BAB 02

4.7K 540 171
                                    

Pagi-pagi sudah kulihat Dino mengeluarkan buku catatan dan penanya, kemudian sibuk sekali mencatat. Aku melirik sedikit, lalu menyadari kalau ia tengah mengarang sesuatu dalam Bahasa Inggris. Kutanya, "Itu apa?"

Dino menoleh ke arahku, dan menaikkan kedua alisnya sepintas. Aku hanya mengulang pertanyaanku sekali, kemudian melirik ke arah buku catatannya. Beberapa saat kemudian, baru Dino menjawab, "Bahasa Inggris. Minggu kemarin kan gue nggak ngerjain PR yang dikasih sama gurunya. Jadi disuruh bikin ini."

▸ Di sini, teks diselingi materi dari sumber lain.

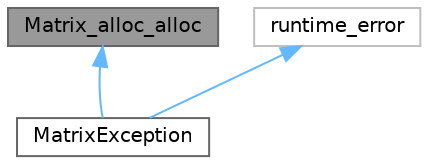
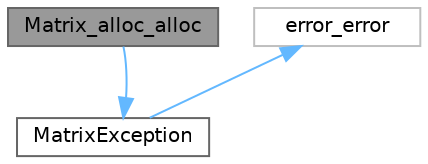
  digraph {
    node [color=gray40 fillcolor=white fontname=Helvetica fontsize=10 shape=box style=filled]
    edge [color=steelblue1 dir=back fontname=Helvetica fontsize=10 labelfontname=Helvetica labelfontsize=10 style=solid]
    n1 [fillcolor=grey60 fontcolor=black height=0.2 label=Matrix_alloc_alloc width=0.4]
    n2 [height=0.2 label=MatrixException width=0.4]
-   n3 [color=grey75 height=0.2 label=runtime_error width=0.4]
-   n1 -> n2
+   n3 [color=grey75 height=0.2 label=error_error width=0.4]
+   n2 -> n1
    n3 -> n2
  }
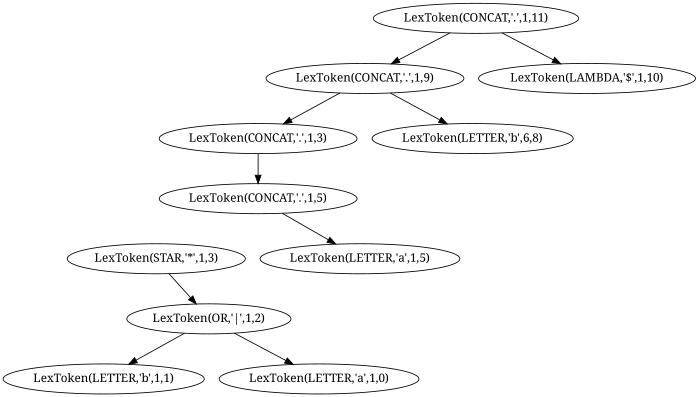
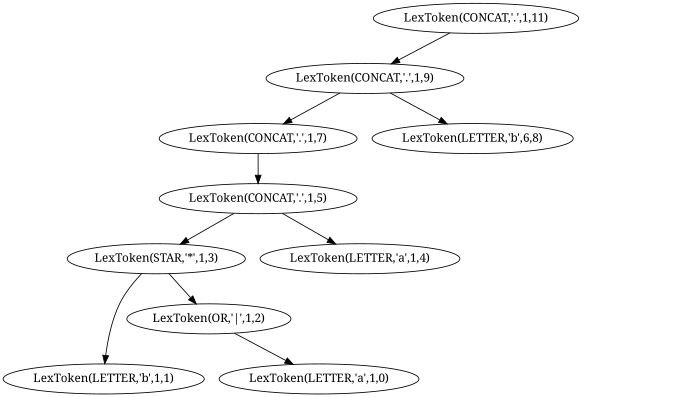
  strict digraph {
    fontname="Noto Serif"
    node [fontname="Noto Serif" val="."]
    edge [fontname="Noto Serif"]
    "LexToken(LETTER,'a',1,0)" [val=a]
    "LexToken(LETTER,'b',1,1)" [val=b]
    "LexToken(OR,'|',1,2)" [val="|"]
    "LexToken(STAR,'*',1,3)" [val="*"]
-   "LexToken(LETTER,'a',1,4)" [val=a label="LexToken(LETTER,'a',1,5)"]
+   "LexToken(LETTER,'a',1,4)" [val=a]
    "LexToken(CONCAT,'.',1,5)"
-   "LexToken(CONCAT,'.',1,7)" [label="LexToken(CONCAT,'.',1,3)"]
+   "LexToken(CONCAT,'.',1,7)"
    n8 [label="LexToken(LETTER,'b',6,8)" val=b]
    "LexToken(CONCAT,'.',1,9)"
-   "LexToken(LAMBDA,'$',1,10)" [val="$"]
    "LexToken(CONCAT,'.',1,11)"
    "LexToken(OR,'|',1,2)" -> "LexToken(LETTER,'a',1,0)"
-   "LexToken(OR,'|',1,2)" -> "LexToken(LETTER,'b',1,1)"
+   "LexToken(STAR,'*',1,3)" -> "LexToken(LETTER,'b',1,1)"
    "LexToken(STAR,'*',1,3)" -> "LexToken(OR,'|',1,2)"
+   "LexToken(CONCAT,'.',1,5)" -> "LexToken(STAR,'*',1,3)"
    "LexToken(CONCAT,'.',1,5)" -> "LexToken(LETTER,'a',1,4)"
    "LexToken(CONCAT,'.',1,7)" -> "LexToken(CONCAT,'.',1,5)"
    "LexToken(CONCAT,'.',1,9)" -> "LexToken(CONCAT,'.',1,7)"
    "LexToken(CONCAT,'.',1,9)" -> n8
    "LexToken(CONCAT,'.',1,11)" -> "LexToken(CONCAT,'.',1,9)"
-   "LexToken(CONCAT,'.',1,11)" -> "LexToken(LAMBDA,'$',1,10)"
  }
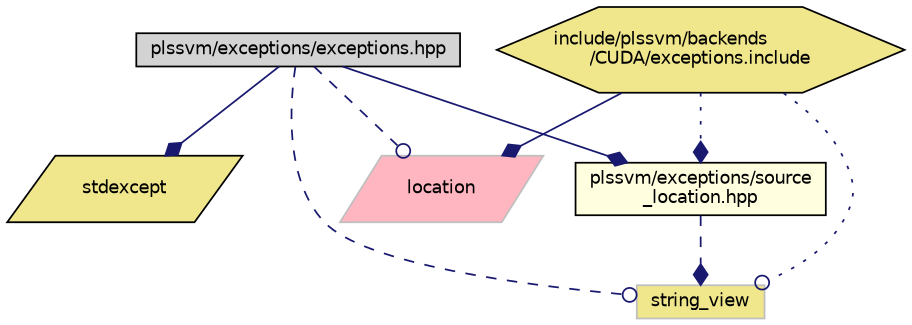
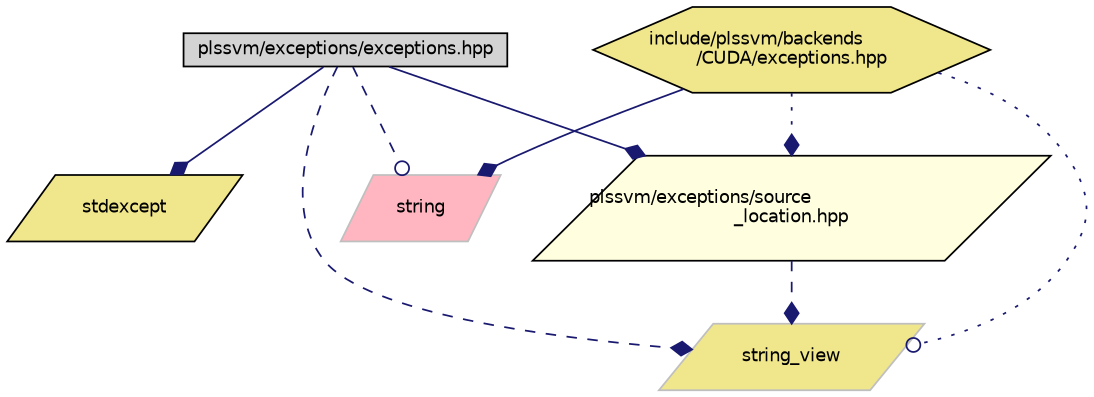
  digraph {
    node [color=black fillcolor=khaki fontname=Helvetica fontsize=10 shape=box style=filled]
    edge [arrowhead=diamond color=midnightblue fontname=Helvetica fontsize=10 labelfontname=Helvetica labelfontsize=10 style=solid]
-   n1 [fontcolor=black height=0.2 label="include/plssvm/backends\l/CUDA/exceptions.include" shape=hexagon width=0.4]
-   n2 [fillcolor=lightyellow height=0.2 label="plssvm/exceptions/source\l_location.hpp" width=0.4]
-   n3 [color=grey75 fillcolor=lightpink height=0.2 label=location shape=parallelogram width=0.4]
-   n4 [color=grey75 height=0.2 label=string_view width=0.4]
+   n1 [fontcolor=black height=0.2 label="include/plssvm/backends\l/CUDA/exceptions.hpp" shape=hexagon width=0.4]
+   n2 [fillcolor=lightyellow height=0.2 label="plssvm/exceptions/source\l_location.hpp" shape=parallelogram width=0.4]
+   n3 [color=grey75 fillcolor=lightpink height=0.2 label=string shape=parallelogram width=0.4]
+   n4 [color=grey75 height=0.2 label=string_view shape=parallelogram width=0.4]
    n5 [fillcolor=lightgrey height=0.2 label="plssvm/exceptions/exceptions.hpp" width=0.4]
    n6 [height=0.2 label=stdexcept shape=parallelogram width=0.4]
    n1 -> n2 [style=dotted]
    n1 -> n3
    n1 -> n4 [arrowhead=odot style=dotted]
    n2 -> n4 [style=dashed]
    n5 -> n2
    n5 -> n3 [arrowhead=odot style=dashed]
-   n5 -> n4 [arrowhead=odot style=dashed]
+   n5 -> n4 [style=dashed]
    n5 -> n6
  }
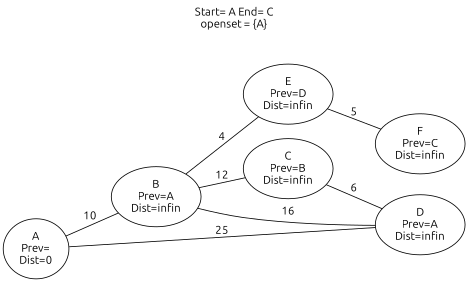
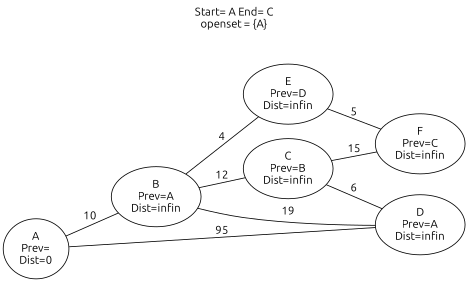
  graph {
    fontname=Ubuntu
    label="Start= A End= C\nopenset = {A}"
    labelloc=t
    rankdir=LR
    node [fontname=Ubuntu]
    edge [fontname=Ubuntu weight=10]
    n1 [label="A\nPrev=\nDist=0"]
    n2 [label="B\nPrev=A\nDist=infin"]
    n3 [label="D\nPrev=A\nDist=infin"]
    n4 [label="C\nPrev=B\nDist=infin"]
    n5 [label="E\nPrev=D\nDist=infin"]
    n6 [label="F\nPrev=C\nDist=infin"]
    n1 -- n2 [label=10]
-   n1 -- n3 [label=25]
-   n2 -- n3 [label=16]
+   n1 -- n3 [label=95]
+   n2 -- n3 [label=19]
    n2 -- n4 [label=12]
    n2 -- n5 [label=4]
    n4 -- n3 [label=6]
+   n4 -- n6 [label=15]
    n5 -- n6 [label=5]
  }
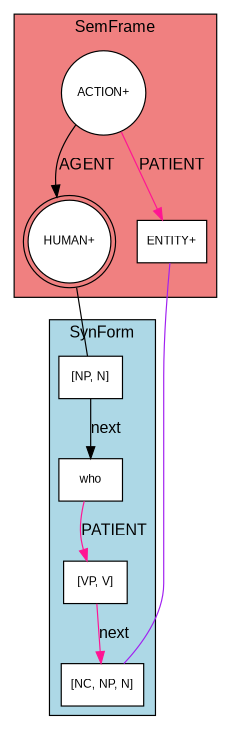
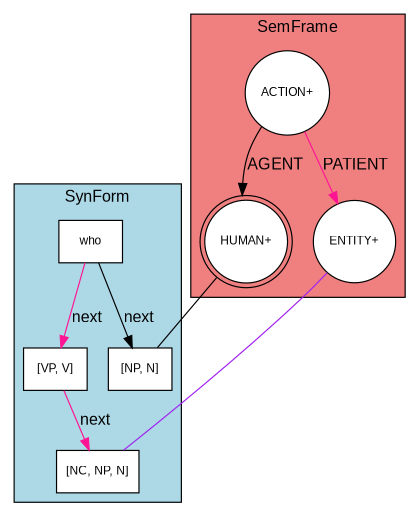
  digraph {
    fontname="Liberation Sans"
    rankdir=TB
    node [fillcolor=white fontname="Liberation Sans" fontsize=10 shape=box style=filled]
    edge [color=black fontname="Liberation Sans"]
    n1 [color=black label="HUMAN+" shape=doublecircle]
-   n2 [color=black label="ENTITY+"]
+   n2 [color=black label="ENTITY+" shape=circle]
    n3 [color=black label="ACTION+" shape=circle]
    n4 [label="[NP, N]"]
    n5 [label=who]
    n6 [label="[VP, V]"]
    n7 [label="[NC, NP, N]"]
    subgraph cluster_1 {
      bgcolor=lightcoral
      label=SemFrame
      n1
      n2
      n3
    }
    subgraph cluster_2 {
      bgcolor=lightblue
      label=SynForm
      n4
      n5
      n6
      n7
    }
    n1 -> n4 [dir=none penwidth=1]
    n2 -> n7 [color=purple dir=none penwidth=1]
    n3 -> n1 [label=AGENT]
    n3 -> n2 [color=deeppink label=PATIENT]
-   n4 -> n5 [label=next]
-   n5 -> n6 [color=deeppink label=PATIENT]
+   n5 -> n4 [label=next]
+   n5 -> n6 [color=deeppink label=next]
    n6 -> n7 [color=deeppink label=next]
  }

Aku hanya mengangguk-angguk, dan berhenti bicara. Dino juga lantas melanjutkan pekerjaannya yang tertunda, sementara aku hanya memandangi deretan tulisan di buku catatannya. Dari sini, sedikit-sedikit aku bisa membaca tulisan tangannya, yang berupa sebuah karangan tentang dirinya.

Lagi-lagi, percakapan kami berhenti karena tidak adanya obrolan yang bisa terbangun. Aku pada akhirnya diam, sibuk dengan kegiatanku sendiri sampai bel masuk berkumandang. Setelah sepuluh menit berlalu tanpa satu pun guru yang masuk ke kelas, kelasku jadi berisik sekali. Obrolan dari satu mulut dengan mulut lainnya terdengar di mana-mana.

"Ini pelajaran apa sih sekarang?" tanya Daniel seraya memutarbalikkan tubuhnya hingga menghadap ke arahku. "Gurunya belum pernah masuk, ke mana dah?"

Dengan singkat, aku hanya menjawab, "Jaringan Dasar."

Well, sepertinya seluruh anggota kelasku tidak tahu pelajaran apa ini. Di jadwal pelajaran, tertulis ruangan yang digunakan untuk pelajaran Jaringan Dasar adalah ruang teori. Tapi, sampai saat ini, guru mata pelajaran Jaringan Dasar belum pernah masuk ke kelas. Entah karena beliau yang memang mangkir, atau kami semua yang salah ruangan sehingga tidak bertemu dengannya.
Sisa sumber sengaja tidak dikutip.